Lafad Do’a Nisfu Syaban:
اَللّٰهُمَّ يَا ذَا الْمَنِّ وَلَا يُمَنُّ عَلَيْكَ يَا ذَا الْجَلَالِ وَالإِكْرَامِ يَا ذَا الطَوْلِ وَالإِنْعَامِ لَا إِلٰهَ إِلَّا أَنْتَ ظَهْرَ اللَّاجِيْنَ وَجَارَ المُسْتَجِيْرِيْنَ وَمَأْمَنَ الخَائِفِيْنَ اللّٰهُمَّ إِنْ كُنْتَ كَتَبْتَنِيْ عِنْدَكَ فِيْ أُمِّ الكِتَابِ شَقِيًّا أَوْ مَحْرُومًا أَوْ مُقْتَرًّا عَلَيَّ فِي الرِزْقِ، فَامْحُ اللّٰهُمَّ فِي أُمِّ الكِتَابِ شَقَاوَتِي وَحِرْمَانِي وَاقْتِتَارَ رِزْقِيْ، وَاكْتُبْنِيْ عِنْدَكَ سَعِيْدًا مَرْزُوْقًا مُوَفَّقًا لِلْخَيْرَاتِ فَإِنَّكَ قُلْتَ وَقَوْلُكَ الْحَقُّ فِيْ كِتَابِكَ المُنْزَلِ عَلَى لِسَانِ نَبِيِّكَ المُرْسَلِ “يَمْحُو اللهُ مَا يَشَاءُ وَيُثْبِتُ وَعِنْدَهُ أُمُّ الكِتَابِ” وَصَلَّى اللهُ عَلَى سَيِّدِنَا مُحَمـَّدٍ وَعَلَى اٰلِهِ وَصَحْبِهِ وَسَلَّمَ وَالْحَمْدُ لِلّٰهِ رَبِّ العَــالَمِيْنَ
“Ya Allah Dzat Yang Maha Pemberi, Engkau tidak diberi. Wahai Tuhan pemilik kebesaran dan kemuliaan. Wahai Tuhan pemilik kekayaan dan pemberi nikmat. Tiada Tuhan selain Engkau, kekuatan orang-orang yang meminta pertolongan, lindungan orang-orang yang mencari perlindungan, dan tempat aman orang-orang yang takut. Tuhanku, jika Kau mencatat ku di sisi-Mu pada Lauh Mahfuzh sebagai orang celaka, sial, atau orang yang sempit rezeki, maka hapuskanlah di Lauh Mahfuzh kecelakaan, kesialan, dan kesempitan rezekiku. Catatlah aku disisi-Mu sebagai orang yang mujur, murah rezeki, dan taufik untuk berbuat kebaikan karena Engkau telah berkata-sementara perkataan-Mu adalah benar-di kitabmu yang diturunkan melalui ucapan Rasul utusan-Mu, ‘Allah menghapus dan menetapkan apa yang ia kehendaki di sisi-Nya Lauh Mahfuzh.’ Semoga Allah memberikan sholawat kepada Sayyidina Muhammad, keluarga, serta sahabatnya.

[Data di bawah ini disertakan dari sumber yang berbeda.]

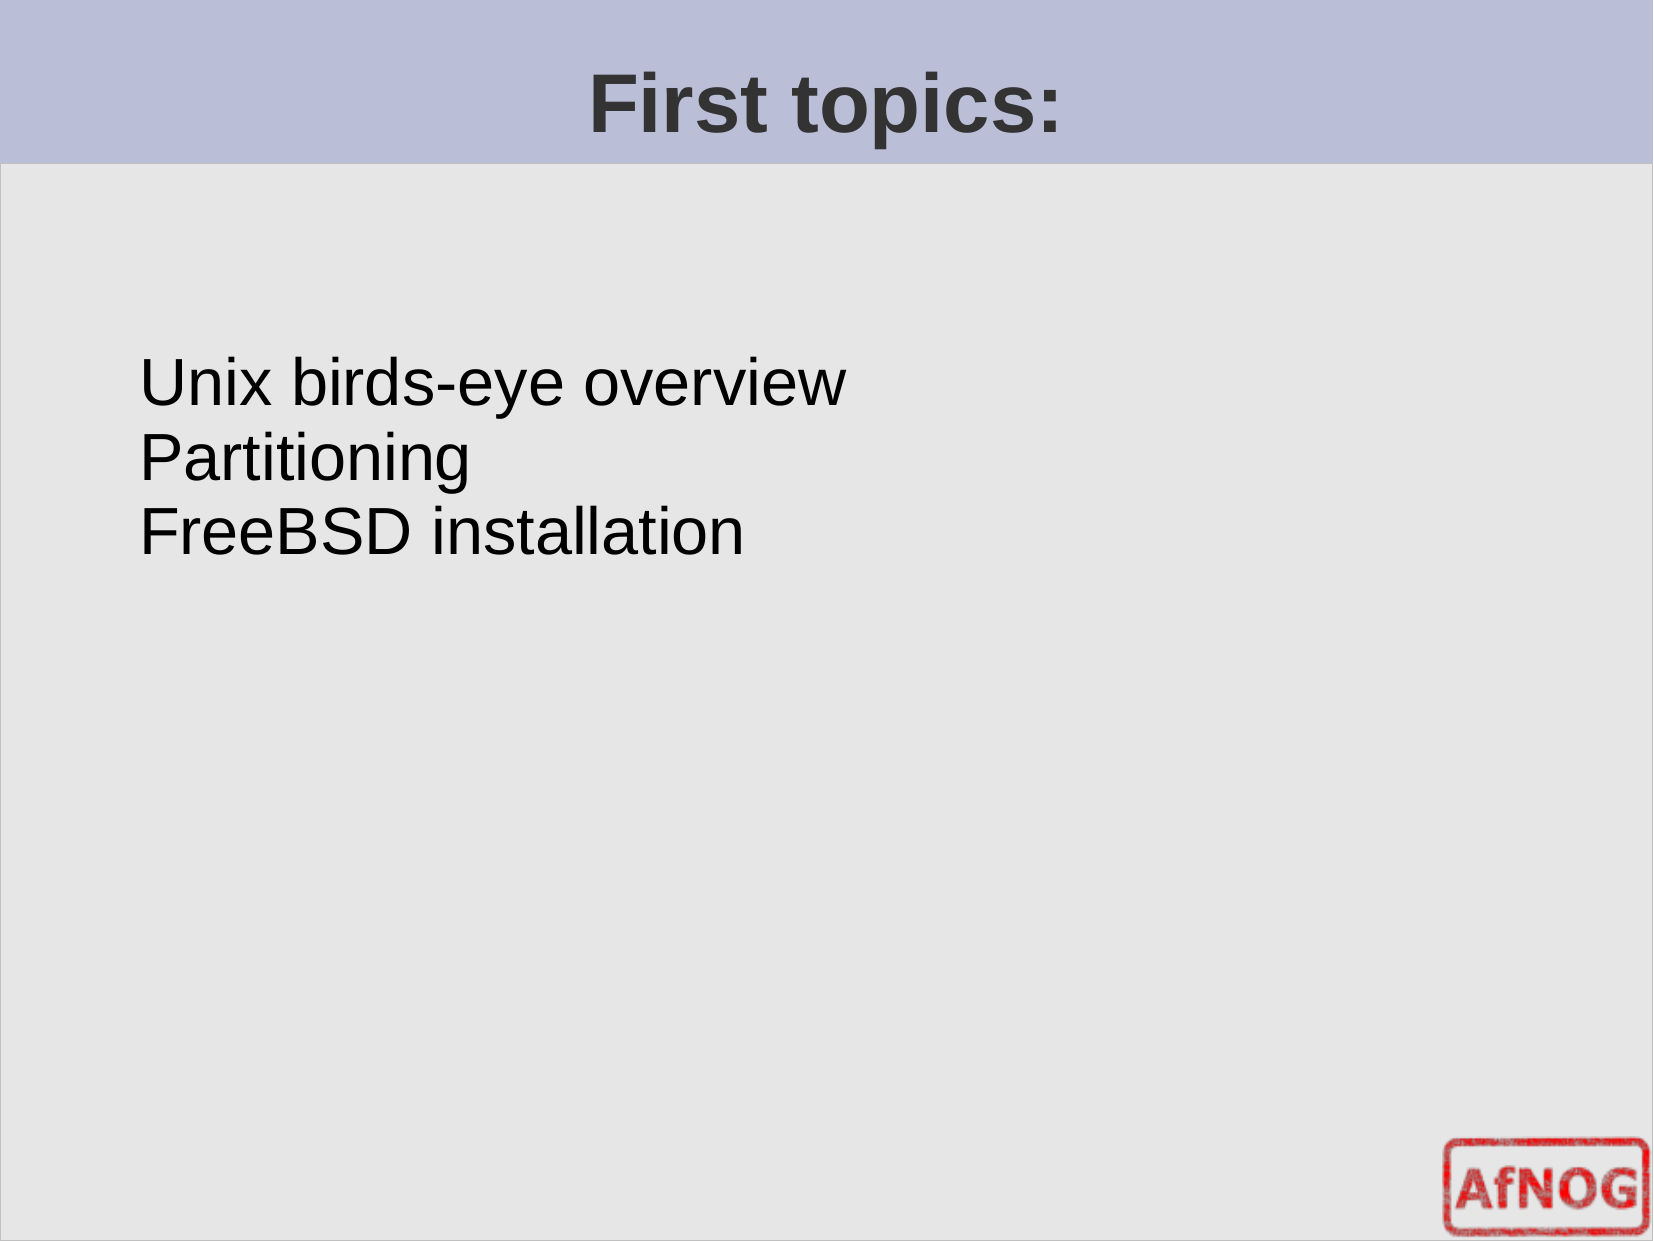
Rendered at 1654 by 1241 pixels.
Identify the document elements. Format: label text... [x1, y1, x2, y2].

list Unix birds-eye overview Partitioning FreeBSD installation [121, 344, 1534, 1127]
title First topics: [0, 0, 1653, 208]
picture [1441, 1135, 1653, 1241]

Segala puji bagi Allah, Tuhan semesta alam.”
Penegasan Ulama
Para ulama menegaskan bahwa amalan-amalan Nisfu Syaban ini:
- Bersifat sunnah dan anjuran
- Tidak boleh meyakini sebagai kewajiban
- Mengerjakannya dengan niat ikhlas dan tidak berlebihan
- Selama berisi ibadah yang sesuai syariat, menghidupkan malam Nisfu Syaban merupakan perbuatan yang baik dan berpahala.